▶ What the task asks:
Retype all of the entries word for word.

———

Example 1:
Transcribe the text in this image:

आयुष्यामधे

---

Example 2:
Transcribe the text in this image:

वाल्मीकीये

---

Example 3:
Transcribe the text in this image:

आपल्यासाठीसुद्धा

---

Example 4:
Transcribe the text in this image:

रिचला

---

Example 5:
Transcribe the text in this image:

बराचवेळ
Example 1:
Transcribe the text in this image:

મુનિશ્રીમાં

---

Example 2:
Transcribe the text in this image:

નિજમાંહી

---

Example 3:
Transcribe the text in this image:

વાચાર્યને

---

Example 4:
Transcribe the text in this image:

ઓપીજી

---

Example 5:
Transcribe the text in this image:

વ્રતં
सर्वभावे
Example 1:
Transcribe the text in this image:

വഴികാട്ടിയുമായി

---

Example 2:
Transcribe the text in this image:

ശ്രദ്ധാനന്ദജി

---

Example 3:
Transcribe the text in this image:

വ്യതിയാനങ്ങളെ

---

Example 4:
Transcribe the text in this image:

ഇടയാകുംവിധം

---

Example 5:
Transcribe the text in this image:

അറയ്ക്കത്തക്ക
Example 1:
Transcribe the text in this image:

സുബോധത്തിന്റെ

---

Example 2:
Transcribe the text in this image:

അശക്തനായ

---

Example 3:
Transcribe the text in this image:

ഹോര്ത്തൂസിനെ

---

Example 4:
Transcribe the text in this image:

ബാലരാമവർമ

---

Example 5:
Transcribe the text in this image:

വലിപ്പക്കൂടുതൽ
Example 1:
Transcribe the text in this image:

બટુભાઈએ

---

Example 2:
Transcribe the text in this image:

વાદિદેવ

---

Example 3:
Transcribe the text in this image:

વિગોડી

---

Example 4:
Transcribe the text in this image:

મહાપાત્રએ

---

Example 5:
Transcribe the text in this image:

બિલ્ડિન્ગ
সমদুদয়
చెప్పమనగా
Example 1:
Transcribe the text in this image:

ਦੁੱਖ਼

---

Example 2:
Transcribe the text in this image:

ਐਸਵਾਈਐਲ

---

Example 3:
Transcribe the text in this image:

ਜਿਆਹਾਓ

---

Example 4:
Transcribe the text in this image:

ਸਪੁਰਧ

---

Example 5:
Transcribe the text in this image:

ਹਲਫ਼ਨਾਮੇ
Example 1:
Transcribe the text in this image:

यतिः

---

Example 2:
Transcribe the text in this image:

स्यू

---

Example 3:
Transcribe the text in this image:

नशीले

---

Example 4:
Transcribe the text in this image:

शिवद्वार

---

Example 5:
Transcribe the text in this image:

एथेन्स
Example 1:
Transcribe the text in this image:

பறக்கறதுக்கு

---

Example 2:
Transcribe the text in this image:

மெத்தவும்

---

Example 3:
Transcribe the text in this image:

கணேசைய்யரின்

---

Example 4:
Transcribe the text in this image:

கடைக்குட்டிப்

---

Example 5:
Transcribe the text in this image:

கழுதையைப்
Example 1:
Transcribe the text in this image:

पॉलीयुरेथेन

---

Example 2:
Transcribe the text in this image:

———

▶ Expected answer:
Example 1:
Transcribe the text in this image:

आयुष्यामधे

---

Example 2:
Transcribe the text in this image:

वाल्मीकीये

---

Example 3:
Transcribe the text in this image:

आपल्यासाठीसुद्धा

---

Example 4:
Transcribe the text in this image:

रिचला

---

Example 5:
Transcribe the text in this image:

बराचवेळ
Example 1:
Transcribe the text in this image:

મુનિશ્રીમાં

---

Example 2:
Transcribe the text in this image:

નિજમાંહી

---

Example 3:
Transcribe the text in this image:

વાચાર્યને

---

Example 4:
Transcribe the text in this image:

ઓપીજી

---

Example 5:
Transcribe the text in this image:

વ્રતં
सर्वभावे
Example 1:
Transcribe the text in this image:

വഴികാട്ടിയുമായി

---

Example 2:
Transcribe the text in this image:

ശ്രദ്ധാനന്ദജി

---

Example 3:
Transcribe the text in this image:

വ്യതിയാനങ്ങളെ

---

Example 4:
Transcribe the text in this image:

ഇടയാകുംവിധം

---

Example 5:
Transcribe the text in this image:

അറയ്ക്കത്തക്ക
Example 1:
Transcribe the text in this image:

സുബോധത്തിന്റെ

---

Example 2:
Transcribe the text in this image:

അശക്തനായ

---

Example 3:
Transcribe the text in this image:

ഹോര്ത്തൂസിനെ

---

Example 4:
Transcribe the text in this image:

ബാലരാമവർമ

---

Example 5:
Transcribe the text in this image:

വലിപ്പക്കൂടുതൽ
Example 1:
Transcribe the text in this image:

બટુભાઈએ

---

Example 2:
Transcribe the text in this image:

વાદિદેવ

---

Example 3:
Transcribe the text in this image:

વિગોડી

---

Example 4:
Transcribe the text in this image:

મહાપાત્રએ

---

Example 5:
Transcribe the text in this image:

બિલ્ડિન્ગ
সমদুদয়
చెప్పమనగా
Example 1:
Transcribe the text in this image:

ਦੁੱਖ਼

---

Example 2:
Transcribe the text in this image:

ਐਸਵਾਈਐਲ

---

Example 3:
Transcribe the text in this image:

ਜਿਆਹਾਓ

---

Example 4:
Transcribe the text in this image:

ਸਪੁਰਧ

---

Example 5:
Transcribe the text in this image:

ਹਲਫ਼ਨਾਮੇ
Example 1:
Transcribe the text in this image:

यतिः

---

Example 2:
Transcribe the text in this image:

स्यू

---

Example 3:
Transcribe the text in this image:

नशीले

---

Example 4:
Transcribe the text in this image:

शिवद्वार

---

Example 5:
Transcribe the text in this image:

एथेन्स
Example 1:
Transcribe the text in this image:

பறக்கறதுக்கு

---

Example 2:
Transcribe the text in this image:

மெத்தவும்

---

Example 3:
Transcribe the text in this image:

கணேசைய்யரின்

---

Example 4:
Transcribe the text in this image:

கடைக்குட்டிப்

---

Example 5:
Transcribe the text in this image:

கழுதையைப்
Example 1:
Transcribe the text in this image:

पॉलीयुरेथेन

---

Example 2:
Transcribe the text in this image:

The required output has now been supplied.